* _Fragmento del documento_
César Pisano - éste es su nombre y apellido - nace en Pogli de Ortovero, pequeño pueblo en la llanura de Albenga (Savona), el 24 de febrero de 1900. Fue bautizado el 3 de marzo siguiente. (1)
Es el primero de cinco hijos, cuatro varones y una hembra, de una familia cristiana, robusta y trabajadora. El papá, César, panadero, vivió por mucho tiempo lejos del pueblo, emigrado a Sudamérica - lo seguirá después también el hermano Adolfo - para proveer de mejores condiciones a la familia. La ausencia del padre de la familia se hace sentir. Fray Ave María muchas veces le pedirá que vuelva a casa definitivamente. Le escribe en 1927: "Oh, querido papá, vuelve a la familia y no te alejes más, y díselo a los hermanos también, que vale más la paz que se respira en el seno de una familia cristiana que todas las riquezas del mundo". (2)

* _Listado de registros_
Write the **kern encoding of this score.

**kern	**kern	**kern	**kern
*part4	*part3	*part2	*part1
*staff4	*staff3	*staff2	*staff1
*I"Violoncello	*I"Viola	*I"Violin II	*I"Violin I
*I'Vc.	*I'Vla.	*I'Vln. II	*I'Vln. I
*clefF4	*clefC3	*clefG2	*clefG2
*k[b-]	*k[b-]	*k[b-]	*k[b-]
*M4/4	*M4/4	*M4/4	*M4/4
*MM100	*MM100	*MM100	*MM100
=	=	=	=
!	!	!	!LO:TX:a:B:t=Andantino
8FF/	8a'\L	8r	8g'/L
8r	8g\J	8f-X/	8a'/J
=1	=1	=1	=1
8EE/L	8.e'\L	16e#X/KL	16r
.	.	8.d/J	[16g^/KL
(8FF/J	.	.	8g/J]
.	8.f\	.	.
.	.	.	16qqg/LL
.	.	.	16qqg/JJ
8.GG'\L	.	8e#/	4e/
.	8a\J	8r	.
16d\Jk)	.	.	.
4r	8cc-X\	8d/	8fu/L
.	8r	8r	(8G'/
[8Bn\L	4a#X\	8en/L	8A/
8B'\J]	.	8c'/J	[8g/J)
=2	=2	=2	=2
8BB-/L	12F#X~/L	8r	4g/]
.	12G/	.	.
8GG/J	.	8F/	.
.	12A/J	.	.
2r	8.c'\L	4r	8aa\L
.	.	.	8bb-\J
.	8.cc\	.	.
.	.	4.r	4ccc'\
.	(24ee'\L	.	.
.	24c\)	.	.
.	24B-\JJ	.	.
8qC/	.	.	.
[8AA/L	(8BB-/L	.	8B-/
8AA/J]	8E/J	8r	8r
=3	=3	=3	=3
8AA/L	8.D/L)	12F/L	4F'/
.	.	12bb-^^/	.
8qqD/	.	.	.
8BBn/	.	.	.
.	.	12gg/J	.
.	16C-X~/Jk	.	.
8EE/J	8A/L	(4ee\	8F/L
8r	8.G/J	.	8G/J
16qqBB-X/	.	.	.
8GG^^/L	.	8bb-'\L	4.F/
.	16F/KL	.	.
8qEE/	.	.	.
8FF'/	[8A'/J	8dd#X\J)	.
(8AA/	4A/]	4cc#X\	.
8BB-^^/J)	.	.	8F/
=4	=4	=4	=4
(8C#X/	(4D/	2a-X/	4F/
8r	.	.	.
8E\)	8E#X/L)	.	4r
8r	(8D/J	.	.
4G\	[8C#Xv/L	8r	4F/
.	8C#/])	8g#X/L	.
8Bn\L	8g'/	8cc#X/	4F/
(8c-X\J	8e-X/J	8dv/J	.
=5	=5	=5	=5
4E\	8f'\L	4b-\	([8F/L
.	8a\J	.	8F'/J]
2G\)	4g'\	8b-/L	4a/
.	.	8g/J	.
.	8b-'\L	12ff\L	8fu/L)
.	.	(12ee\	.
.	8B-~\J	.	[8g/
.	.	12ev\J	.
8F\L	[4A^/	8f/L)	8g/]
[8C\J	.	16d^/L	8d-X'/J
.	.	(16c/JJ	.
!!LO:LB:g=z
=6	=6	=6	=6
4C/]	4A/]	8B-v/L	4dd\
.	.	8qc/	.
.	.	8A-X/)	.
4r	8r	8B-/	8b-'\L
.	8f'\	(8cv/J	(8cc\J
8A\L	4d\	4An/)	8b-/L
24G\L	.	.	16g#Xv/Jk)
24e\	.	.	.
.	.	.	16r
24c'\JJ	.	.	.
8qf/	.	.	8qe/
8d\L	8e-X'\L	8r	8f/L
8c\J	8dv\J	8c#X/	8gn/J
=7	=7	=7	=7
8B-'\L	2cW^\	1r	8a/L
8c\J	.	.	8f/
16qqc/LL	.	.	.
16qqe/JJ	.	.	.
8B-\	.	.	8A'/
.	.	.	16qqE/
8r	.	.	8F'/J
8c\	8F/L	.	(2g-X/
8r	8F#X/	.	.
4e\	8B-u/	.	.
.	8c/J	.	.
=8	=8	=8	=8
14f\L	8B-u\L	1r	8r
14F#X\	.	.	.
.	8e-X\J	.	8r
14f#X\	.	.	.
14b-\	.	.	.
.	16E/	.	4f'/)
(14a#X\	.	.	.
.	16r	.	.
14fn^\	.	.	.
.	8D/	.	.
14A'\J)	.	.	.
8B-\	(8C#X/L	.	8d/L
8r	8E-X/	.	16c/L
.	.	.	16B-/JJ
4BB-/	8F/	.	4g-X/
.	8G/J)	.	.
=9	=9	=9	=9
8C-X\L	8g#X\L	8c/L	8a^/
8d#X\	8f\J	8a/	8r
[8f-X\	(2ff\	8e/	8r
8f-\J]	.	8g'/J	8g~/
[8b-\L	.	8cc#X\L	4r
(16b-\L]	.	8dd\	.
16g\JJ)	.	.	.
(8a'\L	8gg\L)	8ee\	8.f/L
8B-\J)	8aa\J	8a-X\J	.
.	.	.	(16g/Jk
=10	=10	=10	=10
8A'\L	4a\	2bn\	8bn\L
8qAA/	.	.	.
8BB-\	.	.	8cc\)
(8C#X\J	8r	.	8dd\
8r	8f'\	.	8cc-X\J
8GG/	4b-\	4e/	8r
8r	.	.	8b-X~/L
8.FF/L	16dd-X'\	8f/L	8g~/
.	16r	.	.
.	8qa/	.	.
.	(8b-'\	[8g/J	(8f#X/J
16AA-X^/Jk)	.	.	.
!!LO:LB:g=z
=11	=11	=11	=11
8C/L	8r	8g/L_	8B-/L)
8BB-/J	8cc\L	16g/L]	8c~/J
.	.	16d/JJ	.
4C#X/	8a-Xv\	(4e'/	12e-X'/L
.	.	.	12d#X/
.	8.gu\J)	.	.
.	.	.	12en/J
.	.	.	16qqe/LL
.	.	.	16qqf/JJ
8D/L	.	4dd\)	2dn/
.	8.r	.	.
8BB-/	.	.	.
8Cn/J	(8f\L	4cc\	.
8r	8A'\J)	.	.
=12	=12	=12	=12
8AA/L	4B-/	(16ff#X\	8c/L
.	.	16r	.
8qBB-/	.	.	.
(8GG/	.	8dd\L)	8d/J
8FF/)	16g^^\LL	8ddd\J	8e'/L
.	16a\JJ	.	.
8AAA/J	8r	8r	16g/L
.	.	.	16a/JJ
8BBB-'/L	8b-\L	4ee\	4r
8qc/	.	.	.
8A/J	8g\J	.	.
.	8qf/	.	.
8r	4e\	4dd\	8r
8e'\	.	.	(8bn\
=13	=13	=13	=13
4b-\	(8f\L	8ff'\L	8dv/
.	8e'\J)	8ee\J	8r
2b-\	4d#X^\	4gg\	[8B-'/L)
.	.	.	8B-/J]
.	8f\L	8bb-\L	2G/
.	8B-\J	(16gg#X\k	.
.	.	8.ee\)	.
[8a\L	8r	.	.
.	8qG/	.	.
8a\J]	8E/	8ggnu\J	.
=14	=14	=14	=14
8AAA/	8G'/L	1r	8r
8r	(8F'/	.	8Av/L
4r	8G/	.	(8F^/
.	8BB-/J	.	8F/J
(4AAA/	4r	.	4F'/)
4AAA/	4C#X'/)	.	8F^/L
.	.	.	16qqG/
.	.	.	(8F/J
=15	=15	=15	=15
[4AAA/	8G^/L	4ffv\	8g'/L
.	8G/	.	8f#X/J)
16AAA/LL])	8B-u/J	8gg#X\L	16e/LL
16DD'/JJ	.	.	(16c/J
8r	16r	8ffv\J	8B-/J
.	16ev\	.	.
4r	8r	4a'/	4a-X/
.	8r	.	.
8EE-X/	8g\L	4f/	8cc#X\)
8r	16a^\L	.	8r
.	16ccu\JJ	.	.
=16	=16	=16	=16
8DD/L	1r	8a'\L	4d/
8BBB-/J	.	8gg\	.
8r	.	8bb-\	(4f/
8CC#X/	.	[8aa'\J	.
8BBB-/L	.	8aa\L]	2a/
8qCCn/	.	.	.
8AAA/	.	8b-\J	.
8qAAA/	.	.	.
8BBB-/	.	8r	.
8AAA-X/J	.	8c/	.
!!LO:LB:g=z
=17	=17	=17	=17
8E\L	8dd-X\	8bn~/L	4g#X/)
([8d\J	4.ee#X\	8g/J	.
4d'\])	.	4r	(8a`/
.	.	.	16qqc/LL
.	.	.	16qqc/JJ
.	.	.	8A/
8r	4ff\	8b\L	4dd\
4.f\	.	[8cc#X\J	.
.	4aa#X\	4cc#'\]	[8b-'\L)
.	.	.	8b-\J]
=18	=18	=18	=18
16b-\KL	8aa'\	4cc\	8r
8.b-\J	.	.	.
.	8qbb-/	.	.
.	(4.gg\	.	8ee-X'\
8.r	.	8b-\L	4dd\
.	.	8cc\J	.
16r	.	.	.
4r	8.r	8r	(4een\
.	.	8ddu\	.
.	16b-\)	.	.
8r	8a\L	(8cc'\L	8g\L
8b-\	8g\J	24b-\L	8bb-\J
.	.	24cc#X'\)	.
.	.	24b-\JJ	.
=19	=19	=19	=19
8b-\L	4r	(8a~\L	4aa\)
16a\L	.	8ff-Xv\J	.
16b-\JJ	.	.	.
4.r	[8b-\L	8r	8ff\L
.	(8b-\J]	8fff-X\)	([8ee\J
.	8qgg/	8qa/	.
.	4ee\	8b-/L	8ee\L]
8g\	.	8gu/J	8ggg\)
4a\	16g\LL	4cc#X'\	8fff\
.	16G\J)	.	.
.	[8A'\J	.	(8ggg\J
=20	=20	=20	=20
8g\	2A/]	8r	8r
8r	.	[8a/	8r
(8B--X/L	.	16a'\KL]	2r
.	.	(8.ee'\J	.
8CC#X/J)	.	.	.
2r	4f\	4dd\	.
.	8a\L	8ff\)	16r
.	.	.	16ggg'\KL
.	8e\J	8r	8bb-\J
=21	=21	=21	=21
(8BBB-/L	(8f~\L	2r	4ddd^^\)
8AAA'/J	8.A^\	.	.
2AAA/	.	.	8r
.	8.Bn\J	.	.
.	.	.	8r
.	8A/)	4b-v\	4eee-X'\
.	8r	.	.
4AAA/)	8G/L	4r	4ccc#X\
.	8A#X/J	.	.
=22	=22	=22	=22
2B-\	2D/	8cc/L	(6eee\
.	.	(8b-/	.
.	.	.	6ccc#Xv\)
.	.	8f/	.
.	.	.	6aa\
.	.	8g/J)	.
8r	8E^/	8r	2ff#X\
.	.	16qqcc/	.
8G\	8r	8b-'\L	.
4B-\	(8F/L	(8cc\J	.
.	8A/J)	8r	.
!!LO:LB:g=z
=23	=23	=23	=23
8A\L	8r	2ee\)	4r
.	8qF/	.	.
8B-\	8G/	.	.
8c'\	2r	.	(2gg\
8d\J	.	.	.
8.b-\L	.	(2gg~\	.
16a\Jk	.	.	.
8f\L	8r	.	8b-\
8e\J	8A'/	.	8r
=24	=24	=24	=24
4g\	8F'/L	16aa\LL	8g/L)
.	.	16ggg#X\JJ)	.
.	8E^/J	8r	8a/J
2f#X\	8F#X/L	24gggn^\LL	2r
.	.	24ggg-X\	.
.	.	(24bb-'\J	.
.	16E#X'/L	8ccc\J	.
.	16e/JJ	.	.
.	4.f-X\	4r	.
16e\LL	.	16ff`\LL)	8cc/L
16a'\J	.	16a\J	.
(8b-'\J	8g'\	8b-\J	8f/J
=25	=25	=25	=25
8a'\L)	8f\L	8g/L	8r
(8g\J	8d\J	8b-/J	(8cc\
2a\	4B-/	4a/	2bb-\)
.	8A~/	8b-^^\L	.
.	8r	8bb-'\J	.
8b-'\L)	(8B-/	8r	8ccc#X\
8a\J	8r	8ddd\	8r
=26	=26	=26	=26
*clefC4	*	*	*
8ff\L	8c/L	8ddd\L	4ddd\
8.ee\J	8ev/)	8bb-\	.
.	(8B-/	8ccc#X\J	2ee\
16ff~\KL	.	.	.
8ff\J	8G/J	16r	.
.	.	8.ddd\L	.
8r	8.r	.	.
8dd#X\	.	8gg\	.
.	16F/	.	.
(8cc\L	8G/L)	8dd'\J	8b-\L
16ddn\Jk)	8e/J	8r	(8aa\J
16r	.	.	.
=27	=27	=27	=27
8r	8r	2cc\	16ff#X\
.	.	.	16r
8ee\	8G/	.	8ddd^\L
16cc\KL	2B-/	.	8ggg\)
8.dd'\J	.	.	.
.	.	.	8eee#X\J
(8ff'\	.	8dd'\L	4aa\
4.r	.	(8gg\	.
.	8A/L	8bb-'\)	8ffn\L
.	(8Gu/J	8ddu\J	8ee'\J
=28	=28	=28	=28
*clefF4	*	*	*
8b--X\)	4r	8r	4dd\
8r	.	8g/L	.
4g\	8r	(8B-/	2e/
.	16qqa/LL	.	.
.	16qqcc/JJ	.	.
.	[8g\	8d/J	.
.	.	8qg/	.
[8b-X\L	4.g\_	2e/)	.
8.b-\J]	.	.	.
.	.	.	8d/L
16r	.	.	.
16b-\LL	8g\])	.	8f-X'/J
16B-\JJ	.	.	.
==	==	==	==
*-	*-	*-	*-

* _Consigna 1_
Responde con los datos del fragmento sobre César Pisano:
(a) ¿En qué fecha nació?
(b) ¿Cuántos hijos tuvo la familia y qué lugar ocupaba él entre ellos?
(c) ¿Qué oficio tenía su padre?
* _Consigna 2_
Según el fragmento sobre César Pisano, ¿por qué el padre vivió mucho tiempo lejos del pueblo?

* _Respuesta 1_
(a) El 24 de febrero de 1900.
(b) Cinco hijos, cuatro varones y una hembra; él era el primero.
(c) Era panadero.

* _Respuesta 2_
El padre emigró a Sudamérica para proveer de mejores condiciones a la familia.